None of those goals was fully realized in the JCPA , which means that if the proof is in the bottom line, Netanyahu – with his speeches – failed to sway the world.
But the prime minister does not look at it that way. He looks as these speeches as his obligation.
He often speaks of his obligation, not just his right, to speak on behalf of the Jewish people – as if speaking for the historical protocol is important; as if he is speaking so that, years hence, his sons can say to the world, “Our father told you so.”
But there’s more to it than that. He is trying to delegitimize Iran. The speech he gives on Thursday will urge the world body to avoid accepting Iran back into the family of nations but, rather, to look at what it is doing in the region and the terrorism and instability it is sowing.
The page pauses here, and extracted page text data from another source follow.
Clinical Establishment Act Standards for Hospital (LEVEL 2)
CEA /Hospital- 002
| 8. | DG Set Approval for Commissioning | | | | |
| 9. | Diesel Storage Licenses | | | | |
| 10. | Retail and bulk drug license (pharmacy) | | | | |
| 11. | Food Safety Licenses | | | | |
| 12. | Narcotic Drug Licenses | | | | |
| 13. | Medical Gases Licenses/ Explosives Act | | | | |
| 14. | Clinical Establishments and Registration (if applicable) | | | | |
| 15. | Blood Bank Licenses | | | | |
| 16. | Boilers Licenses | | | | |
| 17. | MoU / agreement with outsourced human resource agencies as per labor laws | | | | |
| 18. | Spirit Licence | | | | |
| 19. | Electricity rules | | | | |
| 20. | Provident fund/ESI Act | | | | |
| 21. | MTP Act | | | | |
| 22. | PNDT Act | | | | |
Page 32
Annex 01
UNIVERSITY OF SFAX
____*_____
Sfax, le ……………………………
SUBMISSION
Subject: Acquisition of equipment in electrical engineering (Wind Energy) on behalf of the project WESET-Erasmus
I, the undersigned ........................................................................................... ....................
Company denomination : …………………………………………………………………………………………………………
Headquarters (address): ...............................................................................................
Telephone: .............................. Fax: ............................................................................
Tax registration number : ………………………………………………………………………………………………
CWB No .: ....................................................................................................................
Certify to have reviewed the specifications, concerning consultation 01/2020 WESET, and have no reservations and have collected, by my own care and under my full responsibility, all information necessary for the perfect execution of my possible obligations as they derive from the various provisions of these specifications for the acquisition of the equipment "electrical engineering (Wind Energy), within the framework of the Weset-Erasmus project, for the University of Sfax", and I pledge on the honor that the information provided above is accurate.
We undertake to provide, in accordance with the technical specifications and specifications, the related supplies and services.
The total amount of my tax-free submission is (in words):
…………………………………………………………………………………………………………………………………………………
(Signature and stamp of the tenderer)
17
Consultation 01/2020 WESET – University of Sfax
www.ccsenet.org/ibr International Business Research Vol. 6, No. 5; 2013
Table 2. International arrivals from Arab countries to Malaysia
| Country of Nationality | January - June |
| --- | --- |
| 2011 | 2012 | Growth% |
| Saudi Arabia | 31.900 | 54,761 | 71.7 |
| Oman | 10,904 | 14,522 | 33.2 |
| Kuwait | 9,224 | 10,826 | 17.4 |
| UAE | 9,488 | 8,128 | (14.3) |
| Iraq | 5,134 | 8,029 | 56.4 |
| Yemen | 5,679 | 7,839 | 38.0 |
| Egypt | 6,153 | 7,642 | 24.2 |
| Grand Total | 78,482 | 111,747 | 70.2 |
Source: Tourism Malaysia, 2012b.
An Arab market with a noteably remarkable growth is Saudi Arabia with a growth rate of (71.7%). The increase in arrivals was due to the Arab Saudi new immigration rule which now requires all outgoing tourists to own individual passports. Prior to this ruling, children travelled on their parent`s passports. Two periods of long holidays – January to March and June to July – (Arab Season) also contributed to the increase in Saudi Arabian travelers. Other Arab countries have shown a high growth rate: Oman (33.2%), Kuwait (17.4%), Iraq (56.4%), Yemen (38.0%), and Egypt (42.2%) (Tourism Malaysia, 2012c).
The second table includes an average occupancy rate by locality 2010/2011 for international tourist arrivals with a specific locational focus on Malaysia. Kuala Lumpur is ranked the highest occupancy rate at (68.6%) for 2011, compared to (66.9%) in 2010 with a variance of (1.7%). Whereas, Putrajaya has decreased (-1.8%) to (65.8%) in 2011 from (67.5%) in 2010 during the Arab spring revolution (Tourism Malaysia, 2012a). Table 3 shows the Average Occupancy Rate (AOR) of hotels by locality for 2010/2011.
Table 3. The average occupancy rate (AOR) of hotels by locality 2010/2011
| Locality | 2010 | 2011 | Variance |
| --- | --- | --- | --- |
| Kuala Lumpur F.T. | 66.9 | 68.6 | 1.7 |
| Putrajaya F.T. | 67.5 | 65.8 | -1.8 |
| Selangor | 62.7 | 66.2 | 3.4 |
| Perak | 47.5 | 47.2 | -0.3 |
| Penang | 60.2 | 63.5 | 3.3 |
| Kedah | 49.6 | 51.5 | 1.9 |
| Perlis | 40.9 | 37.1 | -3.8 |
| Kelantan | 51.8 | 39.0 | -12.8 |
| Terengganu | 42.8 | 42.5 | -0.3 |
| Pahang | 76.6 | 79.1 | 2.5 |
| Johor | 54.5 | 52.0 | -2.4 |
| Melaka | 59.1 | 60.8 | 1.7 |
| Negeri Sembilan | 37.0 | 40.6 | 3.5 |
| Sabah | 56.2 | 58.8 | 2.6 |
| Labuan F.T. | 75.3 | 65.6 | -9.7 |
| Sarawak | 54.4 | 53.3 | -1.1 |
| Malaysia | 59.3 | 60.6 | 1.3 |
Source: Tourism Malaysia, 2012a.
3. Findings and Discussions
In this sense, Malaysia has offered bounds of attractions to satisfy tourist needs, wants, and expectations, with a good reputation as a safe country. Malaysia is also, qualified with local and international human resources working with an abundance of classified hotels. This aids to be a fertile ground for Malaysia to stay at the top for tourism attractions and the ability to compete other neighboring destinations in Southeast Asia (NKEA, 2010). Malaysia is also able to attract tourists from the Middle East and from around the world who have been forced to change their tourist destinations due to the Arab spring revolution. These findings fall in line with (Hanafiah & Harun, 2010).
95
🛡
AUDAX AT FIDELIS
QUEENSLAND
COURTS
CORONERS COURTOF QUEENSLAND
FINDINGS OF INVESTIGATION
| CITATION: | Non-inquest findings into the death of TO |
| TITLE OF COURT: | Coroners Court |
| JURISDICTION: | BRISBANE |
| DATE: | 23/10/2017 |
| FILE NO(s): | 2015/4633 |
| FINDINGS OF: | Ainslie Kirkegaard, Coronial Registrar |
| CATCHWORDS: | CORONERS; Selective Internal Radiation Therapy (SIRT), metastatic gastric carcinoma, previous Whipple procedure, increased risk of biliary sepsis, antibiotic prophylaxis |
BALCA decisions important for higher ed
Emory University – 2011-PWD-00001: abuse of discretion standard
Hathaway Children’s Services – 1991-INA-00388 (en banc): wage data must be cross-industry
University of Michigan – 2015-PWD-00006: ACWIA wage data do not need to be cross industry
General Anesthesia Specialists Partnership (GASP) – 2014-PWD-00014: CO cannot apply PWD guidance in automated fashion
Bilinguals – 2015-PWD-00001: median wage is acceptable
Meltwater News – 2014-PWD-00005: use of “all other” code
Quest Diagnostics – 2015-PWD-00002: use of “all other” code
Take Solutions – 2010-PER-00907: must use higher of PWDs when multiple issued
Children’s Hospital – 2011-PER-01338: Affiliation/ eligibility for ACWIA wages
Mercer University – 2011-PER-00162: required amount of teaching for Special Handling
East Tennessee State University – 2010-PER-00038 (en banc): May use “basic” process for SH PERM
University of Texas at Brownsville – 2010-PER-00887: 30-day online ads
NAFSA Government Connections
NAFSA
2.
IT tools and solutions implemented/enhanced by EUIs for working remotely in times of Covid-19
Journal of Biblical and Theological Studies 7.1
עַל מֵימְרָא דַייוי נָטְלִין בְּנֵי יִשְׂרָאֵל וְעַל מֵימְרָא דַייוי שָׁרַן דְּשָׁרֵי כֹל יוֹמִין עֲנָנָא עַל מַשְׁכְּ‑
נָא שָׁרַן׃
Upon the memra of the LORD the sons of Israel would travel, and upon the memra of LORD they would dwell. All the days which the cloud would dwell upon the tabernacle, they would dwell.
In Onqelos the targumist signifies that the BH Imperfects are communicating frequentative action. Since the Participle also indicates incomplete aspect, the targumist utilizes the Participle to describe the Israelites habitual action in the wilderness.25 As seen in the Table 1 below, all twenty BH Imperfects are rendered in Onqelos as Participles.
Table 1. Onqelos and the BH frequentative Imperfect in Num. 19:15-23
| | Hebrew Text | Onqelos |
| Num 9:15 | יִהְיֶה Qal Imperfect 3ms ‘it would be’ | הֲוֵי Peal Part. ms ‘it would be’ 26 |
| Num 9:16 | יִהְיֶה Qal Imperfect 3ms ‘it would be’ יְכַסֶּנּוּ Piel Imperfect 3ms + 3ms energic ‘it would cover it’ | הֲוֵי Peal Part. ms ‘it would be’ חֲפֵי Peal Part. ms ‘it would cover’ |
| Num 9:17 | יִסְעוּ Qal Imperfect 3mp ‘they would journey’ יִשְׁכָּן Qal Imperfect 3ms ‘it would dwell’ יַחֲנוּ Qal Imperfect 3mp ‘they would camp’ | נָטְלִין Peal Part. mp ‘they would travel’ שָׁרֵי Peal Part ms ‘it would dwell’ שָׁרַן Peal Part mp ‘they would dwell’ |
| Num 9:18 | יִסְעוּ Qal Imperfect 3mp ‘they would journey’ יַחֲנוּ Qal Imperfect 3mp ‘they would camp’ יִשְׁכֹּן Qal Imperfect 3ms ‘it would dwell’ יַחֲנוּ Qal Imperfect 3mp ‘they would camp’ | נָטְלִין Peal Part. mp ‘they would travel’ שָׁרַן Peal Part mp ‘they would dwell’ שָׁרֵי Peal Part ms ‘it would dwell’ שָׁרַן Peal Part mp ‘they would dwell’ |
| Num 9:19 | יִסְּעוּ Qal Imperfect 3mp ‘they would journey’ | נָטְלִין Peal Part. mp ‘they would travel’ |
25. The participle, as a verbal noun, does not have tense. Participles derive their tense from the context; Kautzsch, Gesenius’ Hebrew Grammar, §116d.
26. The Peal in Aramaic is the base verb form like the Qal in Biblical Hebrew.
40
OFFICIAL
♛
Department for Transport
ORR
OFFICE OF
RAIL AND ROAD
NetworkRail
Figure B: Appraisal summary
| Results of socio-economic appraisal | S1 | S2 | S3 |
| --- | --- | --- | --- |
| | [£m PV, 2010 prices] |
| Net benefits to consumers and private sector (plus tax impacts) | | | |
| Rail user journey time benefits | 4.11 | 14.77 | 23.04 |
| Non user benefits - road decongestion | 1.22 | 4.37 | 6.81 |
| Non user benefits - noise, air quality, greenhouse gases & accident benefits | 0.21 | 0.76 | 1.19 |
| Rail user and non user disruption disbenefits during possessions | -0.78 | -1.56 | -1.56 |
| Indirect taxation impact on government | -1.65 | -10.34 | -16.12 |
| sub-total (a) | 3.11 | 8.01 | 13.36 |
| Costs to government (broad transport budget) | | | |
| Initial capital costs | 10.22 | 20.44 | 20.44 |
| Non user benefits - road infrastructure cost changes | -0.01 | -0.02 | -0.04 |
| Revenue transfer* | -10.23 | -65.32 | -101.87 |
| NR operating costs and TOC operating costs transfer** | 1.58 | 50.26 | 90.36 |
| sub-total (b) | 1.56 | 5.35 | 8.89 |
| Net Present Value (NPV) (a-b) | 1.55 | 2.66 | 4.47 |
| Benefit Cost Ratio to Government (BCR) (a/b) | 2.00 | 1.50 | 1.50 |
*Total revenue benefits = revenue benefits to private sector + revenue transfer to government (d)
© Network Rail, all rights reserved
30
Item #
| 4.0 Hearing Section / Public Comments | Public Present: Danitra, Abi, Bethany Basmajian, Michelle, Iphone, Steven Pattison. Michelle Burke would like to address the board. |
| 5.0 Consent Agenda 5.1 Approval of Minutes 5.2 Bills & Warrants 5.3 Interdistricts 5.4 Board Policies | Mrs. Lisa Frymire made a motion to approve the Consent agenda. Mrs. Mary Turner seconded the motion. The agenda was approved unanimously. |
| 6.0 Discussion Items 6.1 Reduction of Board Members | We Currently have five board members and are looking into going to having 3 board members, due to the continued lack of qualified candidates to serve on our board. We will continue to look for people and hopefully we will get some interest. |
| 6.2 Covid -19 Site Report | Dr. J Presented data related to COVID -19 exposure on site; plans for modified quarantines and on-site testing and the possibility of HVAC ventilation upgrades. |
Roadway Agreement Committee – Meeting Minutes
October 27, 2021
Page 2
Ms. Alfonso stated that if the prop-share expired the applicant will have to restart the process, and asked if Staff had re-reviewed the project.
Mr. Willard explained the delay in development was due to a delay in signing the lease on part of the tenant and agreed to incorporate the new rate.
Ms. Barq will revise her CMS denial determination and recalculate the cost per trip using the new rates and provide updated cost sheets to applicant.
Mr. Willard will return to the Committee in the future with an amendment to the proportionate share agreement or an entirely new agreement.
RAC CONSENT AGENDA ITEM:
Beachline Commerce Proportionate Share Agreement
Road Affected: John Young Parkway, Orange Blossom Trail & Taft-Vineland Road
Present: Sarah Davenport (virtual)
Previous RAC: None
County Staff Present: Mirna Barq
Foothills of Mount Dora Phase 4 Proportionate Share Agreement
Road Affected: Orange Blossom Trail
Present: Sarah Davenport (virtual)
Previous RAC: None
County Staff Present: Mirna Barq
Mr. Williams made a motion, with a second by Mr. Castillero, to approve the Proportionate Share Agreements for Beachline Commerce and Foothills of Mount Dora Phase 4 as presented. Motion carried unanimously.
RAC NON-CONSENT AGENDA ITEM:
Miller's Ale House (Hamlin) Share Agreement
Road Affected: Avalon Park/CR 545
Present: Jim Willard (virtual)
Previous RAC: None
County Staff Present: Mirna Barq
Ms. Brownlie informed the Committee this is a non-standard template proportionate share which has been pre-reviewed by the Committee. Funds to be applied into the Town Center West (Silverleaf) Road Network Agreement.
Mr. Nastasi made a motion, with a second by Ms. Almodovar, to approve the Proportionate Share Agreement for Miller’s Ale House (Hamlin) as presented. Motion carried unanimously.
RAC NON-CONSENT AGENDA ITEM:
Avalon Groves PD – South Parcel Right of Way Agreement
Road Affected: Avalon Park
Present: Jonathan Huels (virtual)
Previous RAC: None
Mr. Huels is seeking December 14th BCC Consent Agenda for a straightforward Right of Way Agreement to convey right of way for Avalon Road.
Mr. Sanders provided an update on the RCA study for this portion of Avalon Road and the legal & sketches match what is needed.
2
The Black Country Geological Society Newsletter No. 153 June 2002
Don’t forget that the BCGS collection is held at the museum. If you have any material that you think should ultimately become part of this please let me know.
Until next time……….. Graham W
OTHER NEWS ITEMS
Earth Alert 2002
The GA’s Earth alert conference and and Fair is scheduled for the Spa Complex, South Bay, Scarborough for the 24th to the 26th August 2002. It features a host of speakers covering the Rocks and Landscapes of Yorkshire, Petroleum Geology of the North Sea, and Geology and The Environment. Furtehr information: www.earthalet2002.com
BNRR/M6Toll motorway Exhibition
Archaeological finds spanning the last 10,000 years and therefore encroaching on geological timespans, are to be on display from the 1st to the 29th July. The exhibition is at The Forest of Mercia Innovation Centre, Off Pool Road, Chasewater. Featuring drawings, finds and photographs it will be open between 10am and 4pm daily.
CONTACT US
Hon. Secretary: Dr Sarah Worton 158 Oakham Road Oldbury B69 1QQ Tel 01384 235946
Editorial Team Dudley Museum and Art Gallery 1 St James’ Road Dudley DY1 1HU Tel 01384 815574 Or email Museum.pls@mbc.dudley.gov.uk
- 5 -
IT IS ALSO interesting to look at Netanyahu’s speech in 2014 in terms of what has taken place over the year regarding the diplomatic process with the Palestinians.
In that speech he put forward the idea of a new diplomatic paradigm.
“After decades of seeing Israel as their enemy, leading states in the Arab world increasingly recognize that, together, we and they face many of the same dangers,” he said, speaking of Iran and Islamic radicalism, “Our challenge is to transform these common interests to create a productive partnership, one that would build a more secure, peaceful and prosperous Middle East.”
Rather than working from the inside out – from peace with the Palestinians leading to rapprochement with the rest of the Arab world – he proffered the idea of working from the outside in, rapprochement with the Arab world bringing about the conditions that would make peace possible with the Palestinians.
“To achieve that peace, we must look not only to Jerusalem and Ramallah but also to Cairo, to Amman, Abu Dhabi, Riyadh and elsewhere,” he said.
Again, a fine idea – but one that so far does not seem to have a firm foundation on the ground.
As one senior US official said recently, there has been no indication since that speech that any Arab country is on board with that idea.
Netanyahu often likes to say in his speeches that facts are stubborn things. As is reality. The prime minister is sure to give a command performance in the UN on Thursday; he usually does. But if the recent history of his speeches to the UN is any indication, the chances of that speech significantly altering reality are slim indeed.